Nowaday, there is typically (though not always) a much greater respect for differences:
- differences between different groups, e.g. white middle class/african-american, white middle class/aboriginal Australian, Western versus 'third world'.
- also differences within the groups themselves between different women, with differing experiences,
joined in the conviction that "gender is a problem: that what exists now is not equality between the sexes" (Mansbridge and Okin, p. 284),
in the conviction that women's experiences as such are typically undervalued even in respect of women's doings.
Feminism in a world beyond foundations, beyond totalization, specific, localized, can still be a group activity but now radically democratic, drawing on the experiences of each other, validating one's own experience by reference to the experience of other women in similar situations and groups, mutual validation and mutual support with mutual respect.
A local, specific, struggle, still done together, though without force and without totalization, still with lots of sharing.
The lesson for the men, meanwhile, might be to learn from the women's struggle and from the sophistication it has taken, for the sake of men's liberation and men's autonomy in a way that is equally local and specific and finally non-oppressive, whether of themselves or others. We yet have a lot to learn. As Hegel has taught us, a dialectic of master and slave, dominance and subordination whether overt or disguised is not the way to go. Perhaps the women can show men another way? To reclaim our sameness which we have denied as well as live the differences and aim for a non-oppressive, non-totalizing autonomy.

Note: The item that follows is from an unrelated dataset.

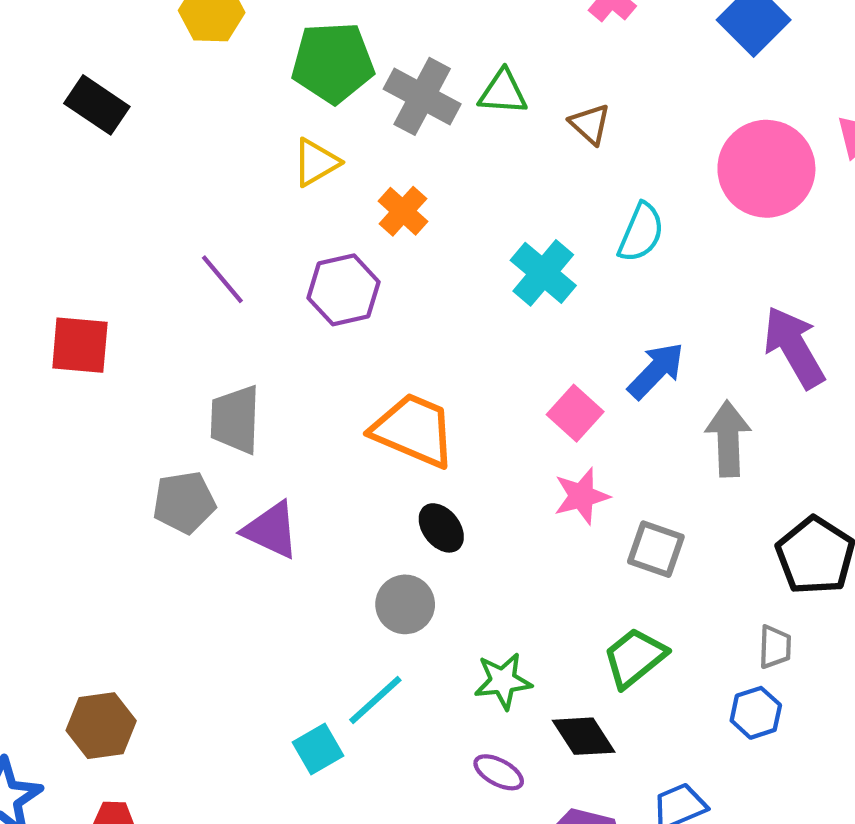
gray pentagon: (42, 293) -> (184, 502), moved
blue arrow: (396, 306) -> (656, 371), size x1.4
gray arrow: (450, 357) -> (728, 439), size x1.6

For a non-foundationalist epistemological grounding of contemporary feminisms, see article by Ann Seller in Feminist Perspectives in Philosophy: via a variety of reflective equilibrium.
Compare also Elizabeth Schussler Fiorenza: modern in goal, post-modern in strategy, local and specific critical hermeneutics, moving from a liberating meaning to a liberating interpretative process which in its results is as varied as demanded by the situation and the experiences of the people in it.
For some sophisticated self-critical but committed feminist theory, see especially the work of Catherine Keller and also the Australian philosopher Val Plumwood.
One problem with post-modern feminist gender theory: precisely because it is so specific and localizing, in practice it may make one too susceptible to effective totalization by late capitalist globalizing consumerism.
This, however, is the fault of the post-structuralist ‘background theory’ rather than the feminism as such.